The Continuing Tension
GTO is the goal, exploitation is the sirens song, and lower poker bot exploitability is the life jacket. Pure GTO play is invulnerable, but unresponsive — it allows weaker opponents to keep their money. On the contrary, exploitation takes money from sharks, but keeps money for fish intact. So, almost every advanced bot contains a mix of the two approaches: A low-exploitability core, with opportunistic overlays — with the leak continually monitored by the sysop.

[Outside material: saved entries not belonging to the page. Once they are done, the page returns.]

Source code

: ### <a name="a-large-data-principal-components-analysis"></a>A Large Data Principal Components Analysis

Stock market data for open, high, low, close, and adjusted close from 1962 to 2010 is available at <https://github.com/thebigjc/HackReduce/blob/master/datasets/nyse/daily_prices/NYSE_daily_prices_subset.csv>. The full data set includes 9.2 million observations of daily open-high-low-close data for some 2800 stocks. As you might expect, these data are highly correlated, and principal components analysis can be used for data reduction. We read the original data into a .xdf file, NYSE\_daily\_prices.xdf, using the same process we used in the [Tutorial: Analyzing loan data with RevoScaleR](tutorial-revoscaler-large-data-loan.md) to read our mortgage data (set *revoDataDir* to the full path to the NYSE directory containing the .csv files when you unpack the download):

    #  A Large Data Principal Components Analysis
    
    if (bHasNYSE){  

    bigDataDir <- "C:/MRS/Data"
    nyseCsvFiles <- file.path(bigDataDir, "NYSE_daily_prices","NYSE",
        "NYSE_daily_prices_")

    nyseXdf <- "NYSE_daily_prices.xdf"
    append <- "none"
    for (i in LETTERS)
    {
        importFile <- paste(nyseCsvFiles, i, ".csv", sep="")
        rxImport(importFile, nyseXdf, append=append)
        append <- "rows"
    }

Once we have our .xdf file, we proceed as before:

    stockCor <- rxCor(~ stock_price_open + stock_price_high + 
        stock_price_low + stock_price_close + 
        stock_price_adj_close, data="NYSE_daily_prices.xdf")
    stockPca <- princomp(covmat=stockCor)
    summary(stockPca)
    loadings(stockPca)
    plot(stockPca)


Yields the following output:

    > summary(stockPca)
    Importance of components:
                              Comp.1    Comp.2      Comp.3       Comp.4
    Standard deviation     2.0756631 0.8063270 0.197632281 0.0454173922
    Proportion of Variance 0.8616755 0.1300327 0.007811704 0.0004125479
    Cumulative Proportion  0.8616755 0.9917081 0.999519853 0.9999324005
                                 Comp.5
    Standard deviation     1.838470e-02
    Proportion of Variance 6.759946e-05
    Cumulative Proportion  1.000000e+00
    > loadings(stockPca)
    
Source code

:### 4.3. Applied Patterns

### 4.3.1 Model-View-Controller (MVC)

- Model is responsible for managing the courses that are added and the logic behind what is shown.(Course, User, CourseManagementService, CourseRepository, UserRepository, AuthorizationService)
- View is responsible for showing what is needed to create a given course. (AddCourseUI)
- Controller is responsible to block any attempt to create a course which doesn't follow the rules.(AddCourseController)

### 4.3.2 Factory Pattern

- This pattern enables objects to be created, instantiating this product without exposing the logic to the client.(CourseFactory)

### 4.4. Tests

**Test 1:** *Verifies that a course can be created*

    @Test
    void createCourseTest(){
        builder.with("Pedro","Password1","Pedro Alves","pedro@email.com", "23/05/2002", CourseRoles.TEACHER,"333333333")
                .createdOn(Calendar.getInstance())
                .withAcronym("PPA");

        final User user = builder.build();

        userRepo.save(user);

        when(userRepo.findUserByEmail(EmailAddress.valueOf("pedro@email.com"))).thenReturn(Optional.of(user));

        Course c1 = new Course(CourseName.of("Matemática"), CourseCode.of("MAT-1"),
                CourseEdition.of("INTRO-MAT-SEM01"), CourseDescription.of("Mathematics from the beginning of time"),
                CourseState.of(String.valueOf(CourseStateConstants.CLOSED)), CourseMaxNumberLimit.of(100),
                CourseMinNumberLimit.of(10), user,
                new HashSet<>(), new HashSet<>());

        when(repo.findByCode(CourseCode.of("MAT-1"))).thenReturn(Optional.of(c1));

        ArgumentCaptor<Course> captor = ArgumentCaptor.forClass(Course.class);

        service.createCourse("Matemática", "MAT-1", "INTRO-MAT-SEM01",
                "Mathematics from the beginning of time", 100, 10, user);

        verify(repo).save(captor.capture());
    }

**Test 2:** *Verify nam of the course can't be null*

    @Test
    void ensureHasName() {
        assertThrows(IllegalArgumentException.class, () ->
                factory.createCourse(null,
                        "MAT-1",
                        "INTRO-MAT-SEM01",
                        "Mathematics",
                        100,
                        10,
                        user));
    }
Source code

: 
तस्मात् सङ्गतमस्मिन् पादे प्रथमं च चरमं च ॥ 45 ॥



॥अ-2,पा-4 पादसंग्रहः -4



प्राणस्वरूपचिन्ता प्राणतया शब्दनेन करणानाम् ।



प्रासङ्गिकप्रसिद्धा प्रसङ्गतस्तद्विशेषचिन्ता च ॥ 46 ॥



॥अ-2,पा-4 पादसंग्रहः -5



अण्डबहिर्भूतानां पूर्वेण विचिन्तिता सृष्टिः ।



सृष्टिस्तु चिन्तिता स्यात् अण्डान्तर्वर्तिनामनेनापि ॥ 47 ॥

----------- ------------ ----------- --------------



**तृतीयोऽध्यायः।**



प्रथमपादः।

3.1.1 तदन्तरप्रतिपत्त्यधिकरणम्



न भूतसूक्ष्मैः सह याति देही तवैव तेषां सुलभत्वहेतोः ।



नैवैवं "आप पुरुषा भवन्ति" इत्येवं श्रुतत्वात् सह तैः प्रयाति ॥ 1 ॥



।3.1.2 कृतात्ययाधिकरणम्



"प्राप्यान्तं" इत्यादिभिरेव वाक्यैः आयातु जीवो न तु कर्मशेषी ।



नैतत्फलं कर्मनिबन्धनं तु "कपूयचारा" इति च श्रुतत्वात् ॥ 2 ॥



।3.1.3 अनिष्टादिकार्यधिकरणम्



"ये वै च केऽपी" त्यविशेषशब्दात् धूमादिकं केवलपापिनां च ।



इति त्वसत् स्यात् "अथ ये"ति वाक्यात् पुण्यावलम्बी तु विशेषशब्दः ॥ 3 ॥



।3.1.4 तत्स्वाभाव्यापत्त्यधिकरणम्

Therefore, the tension continues. Each time someone is exploited increases the risk. Because each abstraction represents a reduction in the complexity of the real world. The primary reason for this is that poker — like imperfect information games — never provides clear, immediate, and complete feedback — only noisy, delayed signals.
We continue to ask: How exploitable is this strategy? What are the probabilities of finding this weakness, and who will find it? Am I able to afford the discrepancy? Should I combine this hand classification with that one? Finally, there is a deeper question: How far are we, really, from solving the game?
Perhaps, we are not as close as we thought. But, certainly closer than we were yesterday.